Divisi senjata Pindad mampu memproduksi senapan serbu hingga varian kelima (SSI-VI, SS2-V2, SS1-V3, SS1-V5) senapan sniper (SPR-1) pistol (P-1, P-2), revolver (R1-V1, R1-V2, RG-1 (tiper A), RG-1 [tipe c]), senapan sabhara/polisi (Sabhara V1 and Sabhara V2), senjata penjaga hutan, pistol professional magnum, peluncur granat, dan pelindung tubuh (personal body protection). Produk-produk yang dihasilkan itu banyak dipesan oleh negara-negara di luar negeri. Di antaranya adalah sebuah jaringan supermarket khusus olahraga berburu, camping, dan memancing bernama Cabelas’s, yang merupakan pembeli terbesar produk-produk buatan Pindad.
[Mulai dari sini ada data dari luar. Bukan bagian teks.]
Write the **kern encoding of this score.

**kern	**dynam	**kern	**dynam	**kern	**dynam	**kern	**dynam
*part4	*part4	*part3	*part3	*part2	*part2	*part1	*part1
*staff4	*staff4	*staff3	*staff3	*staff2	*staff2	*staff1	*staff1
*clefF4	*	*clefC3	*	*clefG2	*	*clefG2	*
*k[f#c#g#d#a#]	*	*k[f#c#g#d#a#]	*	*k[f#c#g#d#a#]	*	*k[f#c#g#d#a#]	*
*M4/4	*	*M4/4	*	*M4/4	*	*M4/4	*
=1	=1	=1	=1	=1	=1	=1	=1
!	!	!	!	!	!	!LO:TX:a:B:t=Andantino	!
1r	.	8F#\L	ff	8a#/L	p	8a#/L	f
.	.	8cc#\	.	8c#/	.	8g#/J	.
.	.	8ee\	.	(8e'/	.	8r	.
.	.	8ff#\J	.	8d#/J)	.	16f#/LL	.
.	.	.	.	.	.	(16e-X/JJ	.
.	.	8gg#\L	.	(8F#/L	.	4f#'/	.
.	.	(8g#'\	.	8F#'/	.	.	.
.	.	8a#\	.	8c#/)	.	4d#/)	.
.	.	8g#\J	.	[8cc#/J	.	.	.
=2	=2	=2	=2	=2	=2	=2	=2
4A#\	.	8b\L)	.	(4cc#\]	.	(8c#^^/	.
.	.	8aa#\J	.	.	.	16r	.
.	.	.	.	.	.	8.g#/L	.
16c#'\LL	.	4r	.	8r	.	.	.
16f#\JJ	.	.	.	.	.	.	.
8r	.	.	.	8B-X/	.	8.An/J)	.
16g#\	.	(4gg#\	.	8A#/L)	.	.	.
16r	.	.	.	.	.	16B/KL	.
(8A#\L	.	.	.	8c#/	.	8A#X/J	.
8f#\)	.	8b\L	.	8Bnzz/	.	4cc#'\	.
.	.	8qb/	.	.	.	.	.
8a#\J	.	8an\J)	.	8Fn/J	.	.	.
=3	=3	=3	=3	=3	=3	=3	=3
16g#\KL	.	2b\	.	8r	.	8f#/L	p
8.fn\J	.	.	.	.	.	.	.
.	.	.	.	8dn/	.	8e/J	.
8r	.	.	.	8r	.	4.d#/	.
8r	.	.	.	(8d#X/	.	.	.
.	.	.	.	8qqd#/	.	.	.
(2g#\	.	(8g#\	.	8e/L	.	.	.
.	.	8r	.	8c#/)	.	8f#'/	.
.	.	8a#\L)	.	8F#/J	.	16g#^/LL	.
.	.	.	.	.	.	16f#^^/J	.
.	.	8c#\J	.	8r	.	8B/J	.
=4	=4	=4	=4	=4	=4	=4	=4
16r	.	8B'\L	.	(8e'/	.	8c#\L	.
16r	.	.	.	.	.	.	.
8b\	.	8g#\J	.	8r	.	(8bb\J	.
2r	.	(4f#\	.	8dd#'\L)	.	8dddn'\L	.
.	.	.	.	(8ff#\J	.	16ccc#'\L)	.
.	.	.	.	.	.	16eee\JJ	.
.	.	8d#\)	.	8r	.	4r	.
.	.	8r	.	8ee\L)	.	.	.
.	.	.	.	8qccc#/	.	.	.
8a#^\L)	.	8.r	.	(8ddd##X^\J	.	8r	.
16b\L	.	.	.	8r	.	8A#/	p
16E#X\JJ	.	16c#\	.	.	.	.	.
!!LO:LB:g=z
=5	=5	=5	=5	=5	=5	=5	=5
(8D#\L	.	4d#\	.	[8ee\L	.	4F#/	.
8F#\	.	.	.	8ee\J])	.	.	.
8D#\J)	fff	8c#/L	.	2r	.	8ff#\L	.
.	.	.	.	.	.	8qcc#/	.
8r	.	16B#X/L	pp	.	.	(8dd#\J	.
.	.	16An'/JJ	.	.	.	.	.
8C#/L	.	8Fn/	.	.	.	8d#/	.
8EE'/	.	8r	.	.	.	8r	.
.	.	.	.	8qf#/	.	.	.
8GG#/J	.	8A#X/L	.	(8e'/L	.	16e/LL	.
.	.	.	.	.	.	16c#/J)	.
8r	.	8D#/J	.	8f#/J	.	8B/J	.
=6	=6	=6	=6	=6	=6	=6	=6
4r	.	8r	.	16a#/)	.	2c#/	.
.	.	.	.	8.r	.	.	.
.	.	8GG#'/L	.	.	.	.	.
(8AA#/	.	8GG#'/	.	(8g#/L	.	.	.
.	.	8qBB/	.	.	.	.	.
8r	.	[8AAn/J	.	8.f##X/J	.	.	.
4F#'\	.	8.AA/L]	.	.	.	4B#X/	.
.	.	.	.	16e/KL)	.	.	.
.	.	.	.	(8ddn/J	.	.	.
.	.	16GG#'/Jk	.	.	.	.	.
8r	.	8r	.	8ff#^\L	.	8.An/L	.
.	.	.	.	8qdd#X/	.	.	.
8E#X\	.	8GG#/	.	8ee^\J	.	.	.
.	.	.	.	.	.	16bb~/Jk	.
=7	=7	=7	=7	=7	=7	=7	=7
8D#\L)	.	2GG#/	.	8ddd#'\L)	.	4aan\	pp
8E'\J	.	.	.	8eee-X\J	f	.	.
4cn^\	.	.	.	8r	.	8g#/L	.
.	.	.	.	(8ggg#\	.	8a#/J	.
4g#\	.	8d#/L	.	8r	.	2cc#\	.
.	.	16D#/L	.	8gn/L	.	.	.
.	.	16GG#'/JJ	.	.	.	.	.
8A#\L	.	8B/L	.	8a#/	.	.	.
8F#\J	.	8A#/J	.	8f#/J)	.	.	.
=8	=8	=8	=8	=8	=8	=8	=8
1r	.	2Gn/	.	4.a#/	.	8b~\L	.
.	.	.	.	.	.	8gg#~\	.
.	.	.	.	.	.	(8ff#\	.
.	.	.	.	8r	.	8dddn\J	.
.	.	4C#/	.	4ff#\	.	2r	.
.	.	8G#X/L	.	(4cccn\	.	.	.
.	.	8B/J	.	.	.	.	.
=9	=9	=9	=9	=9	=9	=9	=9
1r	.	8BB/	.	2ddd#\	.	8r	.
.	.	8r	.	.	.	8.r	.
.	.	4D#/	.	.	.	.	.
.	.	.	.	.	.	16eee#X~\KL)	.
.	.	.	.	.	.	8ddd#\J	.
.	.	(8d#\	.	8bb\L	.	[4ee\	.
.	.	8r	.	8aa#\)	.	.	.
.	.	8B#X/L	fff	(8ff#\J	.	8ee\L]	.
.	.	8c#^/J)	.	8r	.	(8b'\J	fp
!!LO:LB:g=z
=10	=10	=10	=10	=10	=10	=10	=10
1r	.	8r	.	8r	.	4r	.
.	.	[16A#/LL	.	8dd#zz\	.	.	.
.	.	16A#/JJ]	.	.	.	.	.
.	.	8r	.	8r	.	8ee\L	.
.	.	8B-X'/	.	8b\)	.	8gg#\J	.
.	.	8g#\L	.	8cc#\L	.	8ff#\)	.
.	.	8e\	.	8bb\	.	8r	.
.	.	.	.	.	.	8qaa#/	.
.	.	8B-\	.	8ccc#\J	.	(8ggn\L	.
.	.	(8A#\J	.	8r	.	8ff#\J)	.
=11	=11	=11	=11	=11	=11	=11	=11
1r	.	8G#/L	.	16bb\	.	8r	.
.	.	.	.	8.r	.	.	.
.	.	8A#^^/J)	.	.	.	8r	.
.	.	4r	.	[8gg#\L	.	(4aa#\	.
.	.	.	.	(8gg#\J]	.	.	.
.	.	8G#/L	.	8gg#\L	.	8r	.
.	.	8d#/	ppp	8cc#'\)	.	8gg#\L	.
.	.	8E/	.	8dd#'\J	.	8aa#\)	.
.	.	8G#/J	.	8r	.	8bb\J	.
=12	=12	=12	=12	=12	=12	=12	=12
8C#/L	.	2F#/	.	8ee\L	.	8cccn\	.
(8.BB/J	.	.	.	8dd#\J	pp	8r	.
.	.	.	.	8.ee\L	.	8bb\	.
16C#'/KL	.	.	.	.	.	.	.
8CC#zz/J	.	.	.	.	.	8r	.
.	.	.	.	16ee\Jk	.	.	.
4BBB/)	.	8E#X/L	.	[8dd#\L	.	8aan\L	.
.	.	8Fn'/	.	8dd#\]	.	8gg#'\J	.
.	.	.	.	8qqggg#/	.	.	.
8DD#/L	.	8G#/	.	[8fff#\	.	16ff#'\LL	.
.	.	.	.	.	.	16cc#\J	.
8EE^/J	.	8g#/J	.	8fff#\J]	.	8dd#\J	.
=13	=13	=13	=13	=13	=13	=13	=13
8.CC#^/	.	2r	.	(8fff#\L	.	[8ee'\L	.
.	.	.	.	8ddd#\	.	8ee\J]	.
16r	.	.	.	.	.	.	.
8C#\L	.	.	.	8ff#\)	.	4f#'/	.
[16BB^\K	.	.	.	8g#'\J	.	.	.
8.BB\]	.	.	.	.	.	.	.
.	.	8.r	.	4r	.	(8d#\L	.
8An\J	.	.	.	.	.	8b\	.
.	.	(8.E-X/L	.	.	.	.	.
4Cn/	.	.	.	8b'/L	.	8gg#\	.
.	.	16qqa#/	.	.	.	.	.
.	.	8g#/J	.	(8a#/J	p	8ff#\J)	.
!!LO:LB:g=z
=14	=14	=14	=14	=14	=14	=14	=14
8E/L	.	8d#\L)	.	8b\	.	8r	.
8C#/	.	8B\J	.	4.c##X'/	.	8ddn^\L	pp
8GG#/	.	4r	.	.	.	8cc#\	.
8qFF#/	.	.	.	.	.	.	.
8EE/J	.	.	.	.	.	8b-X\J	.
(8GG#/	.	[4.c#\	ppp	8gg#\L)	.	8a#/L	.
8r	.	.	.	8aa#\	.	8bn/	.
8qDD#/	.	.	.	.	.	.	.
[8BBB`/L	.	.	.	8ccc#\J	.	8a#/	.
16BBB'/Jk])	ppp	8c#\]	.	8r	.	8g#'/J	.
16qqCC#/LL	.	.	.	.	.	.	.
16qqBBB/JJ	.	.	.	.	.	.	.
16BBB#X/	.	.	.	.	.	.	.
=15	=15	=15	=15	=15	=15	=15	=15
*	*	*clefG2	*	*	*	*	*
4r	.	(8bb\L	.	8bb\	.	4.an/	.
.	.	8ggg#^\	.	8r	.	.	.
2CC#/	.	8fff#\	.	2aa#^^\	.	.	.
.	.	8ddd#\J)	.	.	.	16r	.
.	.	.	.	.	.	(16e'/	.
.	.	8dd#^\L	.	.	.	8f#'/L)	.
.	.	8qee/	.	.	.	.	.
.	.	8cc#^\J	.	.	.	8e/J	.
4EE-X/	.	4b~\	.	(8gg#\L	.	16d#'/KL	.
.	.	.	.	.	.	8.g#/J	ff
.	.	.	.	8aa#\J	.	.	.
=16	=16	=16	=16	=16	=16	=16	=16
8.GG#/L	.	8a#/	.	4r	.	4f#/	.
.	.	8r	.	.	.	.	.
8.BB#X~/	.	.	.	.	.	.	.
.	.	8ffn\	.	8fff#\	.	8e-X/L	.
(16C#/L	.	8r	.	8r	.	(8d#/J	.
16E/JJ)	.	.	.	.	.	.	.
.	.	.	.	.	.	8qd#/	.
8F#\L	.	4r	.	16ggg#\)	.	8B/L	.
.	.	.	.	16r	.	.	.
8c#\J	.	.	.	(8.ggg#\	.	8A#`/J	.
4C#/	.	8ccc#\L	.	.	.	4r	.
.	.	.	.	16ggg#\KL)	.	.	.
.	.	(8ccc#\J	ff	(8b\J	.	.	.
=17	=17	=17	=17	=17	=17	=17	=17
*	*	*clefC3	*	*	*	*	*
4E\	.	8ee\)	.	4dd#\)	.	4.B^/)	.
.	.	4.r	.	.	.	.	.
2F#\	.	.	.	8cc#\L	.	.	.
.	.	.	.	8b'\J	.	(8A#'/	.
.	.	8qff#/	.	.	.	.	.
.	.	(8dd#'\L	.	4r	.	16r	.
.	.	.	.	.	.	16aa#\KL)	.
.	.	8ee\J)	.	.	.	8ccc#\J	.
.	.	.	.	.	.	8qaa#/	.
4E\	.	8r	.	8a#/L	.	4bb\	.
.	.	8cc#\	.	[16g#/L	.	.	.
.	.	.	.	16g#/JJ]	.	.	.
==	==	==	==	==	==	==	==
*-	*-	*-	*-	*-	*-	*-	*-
PT PAL Indonesia merupakan perusahaan BUMN lainnya yang bergerak dalam industri strategis pertahanan, yaitu memproduksi kapal laut. Sejumlah jenis buatannya adalah kapal perang jenis Landing Platform Dock, kapal patrol cepat (Fast Patrol Boat), kapal selam, dan kapal angkutan/muatan curah sampai 50.000 Dead Weight Tonnage (DWT) dan kapal penumpang di atas 500 orang, serta kapal tanker sampai dengan 30.000 Long Ton Dead Weight (LTDW). Kualitas produk buatan industri kapal Indonesia diakui oleh dunia internasional. Di antaranya, negara Italia yang memesan kapal Chemical Tanker 6.200 DWT.

Mandiri dan Eksportir Alutsista
Melihat capaian di atas tentu saja bukan isapan jempol semata untuk mewujudkan Indonesia sebagai negara pertama di Asean yang mandiri dan pengekspor alutsista. Meski industri pertahanan kerap dirundung masalah, rupanya mereka terbukti masih mampu membuktikan kemampuannya untuk bangkit di level nasional dan internasional, meski harus berjalan dalam keadaan tertatih-tatih.

Untuk tumbuh mandiri dan terdepan dalam ekspor alutsista, industri pertahanan nasional kita memiliki sejumlah kekuatan (strength) penting, di antaranya kekayaan alam sebagai bahan baku industri, SDM yang banyak, dan TNI yang solid yang didukung oleh kemampuan dan strategi handal dan moral juang tinggi. Kekuatan tersebut untuk memanfaatkan peluang yang besar, seperti adanya dukungan lembaga riset, kebijakan normative pemerintah dalam mendukung revitalisasi industri pertahanan, dan adanya negara-negara yang mau kerjasama dan alih teknologi secara nyata di bidang pertahanan.

Dibutuhkan dukungan penuh dari pemerintah untuk mewujudkan cita-cita mandiri bahkan menjadi negara eksportir alutsista dalam sizing yang lebih besar. Dukungan itu direalisasikan dalam bentuk kebijakan-kebijakan yang berpihak pada cita-cita tersebut, serta memberikan alokasi anggaran yang lebih besar terhadap industri strategis.

Hal lain yang penting diperhatikan adalah meningkatkan peran kepemimpinan dalam koordinasi antar intansi. Seperti dalam masalah tarif bea masuk bahan baku yang dibebankan kepada BUMN seperti pada Pindad dan PT DI. Perlunya sinergi antara Bea Cukai (Depkeu) Bappenas, Dephan, serta Panitia Anggaran dan Komisi yang berwenang di DPR. Pasalnya, selama ini BUMN yang bergerak dalam matra pertahanan itu seringnya harus menghadapi kebijakan di setiap intansi yang kadang saling berbeda atau kurang sinkron.

DPR, khususnya Komisi I akan memberikan masukan ke pemerintah agar lebih fokus dalam pengadaan alutsista melalui industri dalam negeri dan kerjasama riset dan pengembangan, melakukan pengawasan terhadap akuisisi atau pengadaan alutsista sehingga lebih ketat, dan dalam budgeting, DPR meminta alokasi anggaran pertahanan khusus untuk pembinaan industri pertahanan nasional sehingga lebih nyata dan efektif.